## [What you should do]
State, as a bare number, how many lines below contain "worn".

Dataset entries
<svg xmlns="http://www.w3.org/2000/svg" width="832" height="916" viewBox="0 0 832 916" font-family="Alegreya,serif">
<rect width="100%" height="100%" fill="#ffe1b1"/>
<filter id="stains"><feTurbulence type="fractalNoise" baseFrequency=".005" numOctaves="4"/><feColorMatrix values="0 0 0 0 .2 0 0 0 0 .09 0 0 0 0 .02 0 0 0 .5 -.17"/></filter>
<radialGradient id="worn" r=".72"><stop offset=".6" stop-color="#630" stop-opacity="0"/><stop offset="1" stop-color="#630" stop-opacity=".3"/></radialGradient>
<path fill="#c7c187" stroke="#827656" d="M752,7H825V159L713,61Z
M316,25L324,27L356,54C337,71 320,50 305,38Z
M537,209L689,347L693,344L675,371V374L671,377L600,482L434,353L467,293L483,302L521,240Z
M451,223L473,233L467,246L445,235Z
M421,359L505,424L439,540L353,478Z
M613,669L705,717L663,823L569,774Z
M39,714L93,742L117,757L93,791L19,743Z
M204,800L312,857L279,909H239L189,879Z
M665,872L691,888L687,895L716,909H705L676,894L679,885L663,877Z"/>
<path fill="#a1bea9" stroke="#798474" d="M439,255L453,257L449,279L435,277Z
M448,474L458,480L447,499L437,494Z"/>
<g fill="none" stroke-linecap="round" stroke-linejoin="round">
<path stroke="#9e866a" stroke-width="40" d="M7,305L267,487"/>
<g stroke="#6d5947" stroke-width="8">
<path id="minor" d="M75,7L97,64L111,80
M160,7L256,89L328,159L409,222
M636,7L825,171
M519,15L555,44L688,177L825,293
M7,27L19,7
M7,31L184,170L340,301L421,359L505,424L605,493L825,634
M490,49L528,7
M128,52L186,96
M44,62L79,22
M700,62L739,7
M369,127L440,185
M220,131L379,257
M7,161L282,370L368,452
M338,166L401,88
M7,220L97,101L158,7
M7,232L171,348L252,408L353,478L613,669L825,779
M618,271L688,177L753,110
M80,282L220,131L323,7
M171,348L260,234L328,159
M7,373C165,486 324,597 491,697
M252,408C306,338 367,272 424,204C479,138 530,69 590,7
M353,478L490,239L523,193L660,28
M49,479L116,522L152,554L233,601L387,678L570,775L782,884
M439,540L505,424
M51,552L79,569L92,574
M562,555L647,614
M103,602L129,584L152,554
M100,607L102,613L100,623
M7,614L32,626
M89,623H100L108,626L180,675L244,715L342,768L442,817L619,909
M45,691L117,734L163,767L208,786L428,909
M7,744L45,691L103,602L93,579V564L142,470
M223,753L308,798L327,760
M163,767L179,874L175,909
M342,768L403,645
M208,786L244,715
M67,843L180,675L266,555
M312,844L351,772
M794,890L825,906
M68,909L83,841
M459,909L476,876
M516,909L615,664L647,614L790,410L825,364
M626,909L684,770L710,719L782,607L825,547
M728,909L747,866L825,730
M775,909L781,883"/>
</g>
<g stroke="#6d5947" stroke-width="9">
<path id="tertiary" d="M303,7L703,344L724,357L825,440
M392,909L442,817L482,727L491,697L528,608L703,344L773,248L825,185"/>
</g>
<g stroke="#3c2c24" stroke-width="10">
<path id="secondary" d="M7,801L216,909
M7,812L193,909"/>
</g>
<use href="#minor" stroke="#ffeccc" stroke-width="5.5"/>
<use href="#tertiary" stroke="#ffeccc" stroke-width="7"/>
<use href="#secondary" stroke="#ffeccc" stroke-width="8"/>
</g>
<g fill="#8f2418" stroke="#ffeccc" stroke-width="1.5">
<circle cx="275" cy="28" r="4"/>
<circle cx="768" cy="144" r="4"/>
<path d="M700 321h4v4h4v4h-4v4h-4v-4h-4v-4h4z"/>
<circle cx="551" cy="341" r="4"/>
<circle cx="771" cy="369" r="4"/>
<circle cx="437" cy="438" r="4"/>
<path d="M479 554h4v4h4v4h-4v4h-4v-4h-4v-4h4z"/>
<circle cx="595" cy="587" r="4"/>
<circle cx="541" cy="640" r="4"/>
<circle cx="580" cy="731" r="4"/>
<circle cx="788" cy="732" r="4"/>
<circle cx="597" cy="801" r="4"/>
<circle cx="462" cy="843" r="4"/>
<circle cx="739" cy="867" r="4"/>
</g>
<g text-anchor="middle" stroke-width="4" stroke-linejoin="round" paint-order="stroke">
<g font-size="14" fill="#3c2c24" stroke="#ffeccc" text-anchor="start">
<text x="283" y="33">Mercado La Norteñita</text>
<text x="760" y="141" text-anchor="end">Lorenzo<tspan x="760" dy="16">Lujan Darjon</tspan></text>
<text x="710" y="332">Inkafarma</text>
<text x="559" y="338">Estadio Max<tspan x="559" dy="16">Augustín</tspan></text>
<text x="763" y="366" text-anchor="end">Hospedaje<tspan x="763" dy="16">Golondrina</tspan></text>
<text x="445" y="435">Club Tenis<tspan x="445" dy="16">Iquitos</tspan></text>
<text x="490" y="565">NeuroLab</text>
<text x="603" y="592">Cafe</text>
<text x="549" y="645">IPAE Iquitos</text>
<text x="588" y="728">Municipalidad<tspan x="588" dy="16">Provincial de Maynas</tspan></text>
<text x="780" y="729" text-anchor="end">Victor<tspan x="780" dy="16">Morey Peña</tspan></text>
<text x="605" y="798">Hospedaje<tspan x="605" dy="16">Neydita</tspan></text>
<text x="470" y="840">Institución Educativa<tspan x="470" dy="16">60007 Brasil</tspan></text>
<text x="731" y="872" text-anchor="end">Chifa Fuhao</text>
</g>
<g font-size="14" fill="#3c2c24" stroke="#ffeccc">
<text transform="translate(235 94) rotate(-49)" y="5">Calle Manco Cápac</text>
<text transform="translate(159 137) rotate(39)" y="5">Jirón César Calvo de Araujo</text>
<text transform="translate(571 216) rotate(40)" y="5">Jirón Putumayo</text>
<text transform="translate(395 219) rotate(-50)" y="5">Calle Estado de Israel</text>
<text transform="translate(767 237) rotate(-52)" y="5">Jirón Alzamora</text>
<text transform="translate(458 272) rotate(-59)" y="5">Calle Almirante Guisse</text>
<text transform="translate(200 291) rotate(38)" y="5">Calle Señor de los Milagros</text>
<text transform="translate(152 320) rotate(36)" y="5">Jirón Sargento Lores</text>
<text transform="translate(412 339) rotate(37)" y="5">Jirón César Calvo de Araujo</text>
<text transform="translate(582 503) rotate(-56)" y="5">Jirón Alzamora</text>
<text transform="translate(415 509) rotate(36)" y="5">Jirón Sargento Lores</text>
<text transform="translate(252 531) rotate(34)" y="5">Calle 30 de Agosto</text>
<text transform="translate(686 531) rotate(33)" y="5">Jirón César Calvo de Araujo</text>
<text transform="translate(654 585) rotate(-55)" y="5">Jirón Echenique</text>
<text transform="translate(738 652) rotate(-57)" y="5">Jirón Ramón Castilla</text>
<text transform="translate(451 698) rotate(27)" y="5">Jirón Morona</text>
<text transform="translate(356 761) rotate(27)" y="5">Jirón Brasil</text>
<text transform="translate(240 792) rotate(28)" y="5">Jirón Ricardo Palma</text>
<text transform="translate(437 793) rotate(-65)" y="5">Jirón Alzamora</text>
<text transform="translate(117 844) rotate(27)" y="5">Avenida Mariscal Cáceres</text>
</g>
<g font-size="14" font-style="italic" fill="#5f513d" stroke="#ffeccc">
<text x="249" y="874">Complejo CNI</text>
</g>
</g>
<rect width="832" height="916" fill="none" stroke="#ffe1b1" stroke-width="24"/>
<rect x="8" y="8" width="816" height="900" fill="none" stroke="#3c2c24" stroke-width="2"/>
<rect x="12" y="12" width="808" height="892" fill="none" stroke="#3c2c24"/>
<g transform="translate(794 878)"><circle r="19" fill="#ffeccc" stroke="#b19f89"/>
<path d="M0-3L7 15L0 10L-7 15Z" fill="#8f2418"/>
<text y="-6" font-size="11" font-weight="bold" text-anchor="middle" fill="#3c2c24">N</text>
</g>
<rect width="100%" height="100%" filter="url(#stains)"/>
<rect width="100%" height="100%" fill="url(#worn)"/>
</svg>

## [Result below]
2